Borges e Macedonio sotto le stelle

Era una notte chiara e l’aria di una canzone triste risuonava in una piazza affollata di Buenos Aires. Il pensiero era leggero e il cuore stava sospeso nel tepore dell’aria estiva. Come capita ai pensatori lievi, lasciava i suoi pensieri nella loro forma nascente, che rendeva più triste e sola ogni canzone.

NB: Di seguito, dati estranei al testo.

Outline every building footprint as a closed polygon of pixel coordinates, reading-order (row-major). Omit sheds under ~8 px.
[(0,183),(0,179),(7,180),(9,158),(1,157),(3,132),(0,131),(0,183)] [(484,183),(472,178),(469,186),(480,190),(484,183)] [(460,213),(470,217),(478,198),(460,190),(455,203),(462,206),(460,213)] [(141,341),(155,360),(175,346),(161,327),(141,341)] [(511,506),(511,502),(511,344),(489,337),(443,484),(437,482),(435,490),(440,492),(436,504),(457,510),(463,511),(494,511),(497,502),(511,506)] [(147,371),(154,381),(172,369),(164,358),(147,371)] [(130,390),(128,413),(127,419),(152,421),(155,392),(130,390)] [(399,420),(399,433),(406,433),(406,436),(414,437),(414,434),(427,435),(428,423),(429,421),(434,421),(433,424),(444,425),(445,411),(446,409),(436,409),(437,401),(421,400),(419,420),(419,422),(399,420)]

Anche il rumore delle stoviglie che risuonò durante un intervallo musicale gli parve più triste, nonostante il profumo di carne arrostita e di pietanze speziate che faceva venire un certo appetito.

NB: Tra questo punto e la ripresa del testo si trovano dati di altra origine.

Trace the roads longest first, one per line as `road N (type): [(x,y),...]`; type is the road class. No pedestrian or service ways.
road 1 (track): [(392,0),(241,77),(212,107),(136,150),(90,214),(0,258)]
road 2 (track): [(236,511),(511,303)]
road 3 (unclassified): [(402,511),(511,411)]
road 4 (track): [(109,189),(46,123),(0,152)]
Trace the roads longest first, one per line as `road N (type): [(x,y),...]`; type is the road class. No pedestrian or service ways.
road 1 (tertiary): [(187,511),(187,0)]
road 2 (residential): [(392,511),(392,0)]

Anche Jorge Luis Borges e Macedonio Fernández erano seduti lì fuori, al tavolino dello stesso bar, lo sguardo ogni tanto rivolto verso le stelle e i lampioni che ne nascondevano la luce. Ascoltavano quella stessa canzone, che ora assomigliava a una sconosciuta di Gardel, mentre lui ascoltava i loro discorsi,  la malinconia sorridente delle loro voci.

 

La notte dicono porti consiglio, ma quella notte fu lui a consigliarla, a dirle di non dormire, a intrattenerla con mille discorsi intelligenti e sciocchi. A volte i discorsi sciocchi, pigri e distratti, sanno conservare la verità per un tempo più lungo. Come quelli fatti nel dormiveglia dell’anima, quando neanche te li aspetti e che faresti fatica cambiare. Sono proprio i discorsi che non vale la pena cambiare o correggere che cambiano te, senza farsene accorgere.

   Quella notte il cielo era limpido e le canzoni risuonavano nell’aria come una promessa e un rimpianto. Già prima che avesse qualcosa da rimpiangere, il tempo però sembrava scaduto. Se solo fosse riuscito a partire subito, a non dare importanza alla cosa, a quel che la sua vita era stata, a far finta di niente..., ma il niente sapeva fingere troppo bene per farsi ingannare dalle sue finzioni. Sa giocare brutti tiri, il niente, indossare troppe maschere, cambiare le carte in tavola durante la partita. Le parole era lui a suggerirle alla notte, perché le conservasse con sé e gliele riconsegnasse all’alba come nuove, magari anche le stesse, ma rivestite di azzurro, oppure perché gliele riconsegnasse subito indietro, come cirri o alti nembi nel cielo soffusi nella bianca trepidazione della luna.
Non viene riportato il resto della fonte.